Its August and our anniversary plans are in disarray. New South Wales is in lock down our theatre show cancelled and no plan B. So we divert our attention north where travel is permitted and choose Cairns as it is as far away from Sydney as a commercial flight could take us. Kerry has promised to let her girlfriend Sally know when next we are travelling and Sally wants to come along. We book accomodation at Palm Cove about 20 mins drive north from Cairns airport where we pick up our economy car – a small Skoda. Our apartment will not be ready until 2.00pm and its 8.30am. The weather has not been kind, its grey and there is rain in the air not quite falling though so its humid.
We drive north with the idea that we will take the Sky Rail to Kuranda for the morning and return by bus. We had booked the passage on the Sky Rail but arrived so early that there was concern we would have to wait in the coffee shop. Covid has devasted Cairns and its tourism. There were none of the usual crowds pushing and shoving and we walked straight on to the next cable car. The trip to Kuranda carries you up a steep slope draped in forest with views back to the coast. Yorkey’s Knob is clearly visible and the canefields spread north and beyond.
Leaving the coast behind the humidity builds as we passed way above the floor of the forest with crows nest ferns and staghorn/elkhorn ferns adorning the trees. There is stop on the way and we dismount to have a look. A timber walkway takes us around the forest and past giant red cedars and a view of the valey which is astounding.
The path to Kuranda is cross by Barron Gorge and the Barron River. As we approach the gorge I notice that the Kuranda train has positioned itself for the passengers to take photos of the gorge and that the train is a diesel not the traditional steam train. It is still humid and spots of rain appear on the windows. The station pulls into view and Kuranda awaits.

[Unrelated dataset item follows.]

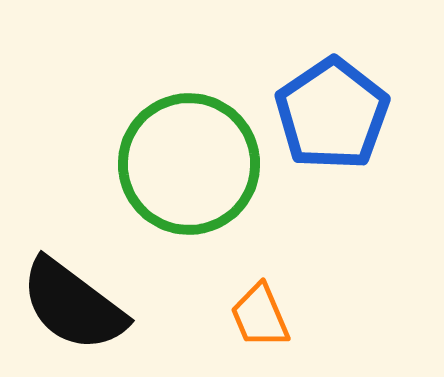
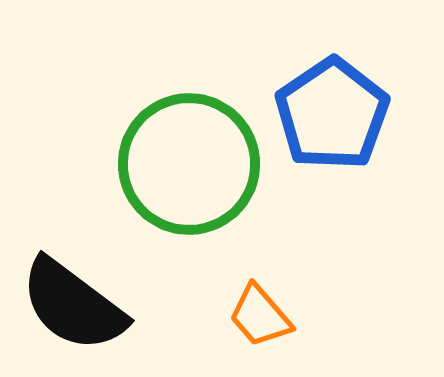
orange trapezoid: rotated 18 degrees counterclockwise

As we come towards the platform a camera takes a photo of us so as we move towoard the gift shop we are greetes by the image of the three of us smiling into the camera lens. Despite my doing my best to disuade Kerry from buying the souvenir photo, we walk out with our memento. Whilst in the shop we learn there is no bus on Sundays that returns us to the Sky Rail station below. I visit the Rail station to enquire about the return journey (the station is beside the Sky Rail station) and we decide to take the Sky Rail back. The train returns to Cairns and the return journy on the Sky Rail is half the price of the single journey on the train.

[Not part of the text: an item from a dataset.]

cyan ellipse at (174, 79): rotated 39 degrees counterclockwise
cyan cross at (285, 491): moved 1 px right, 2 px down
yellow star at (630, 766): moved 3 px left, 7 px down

As I said tourism is dead and no more evident than a walk past vacant shops in Kuranda. Kuranda always seemed to be like a giant gift shop for tourists and with no tourists the small businesses are closed down everywhere. A single troubadour is performing on the street, didgerdoo in hand and outstretched hat for the scheckles from the tourists. Essentially we walked the street, stopped at the church which is an extrordinary example of a bush church, and had a coffee in a local shop. We could walk unmolested as there were so few visitors.
So we return to the Sky Rail passing some unusual bushes. The return trip was uneventful and our hire car awaited our return. Palm Cove next stop.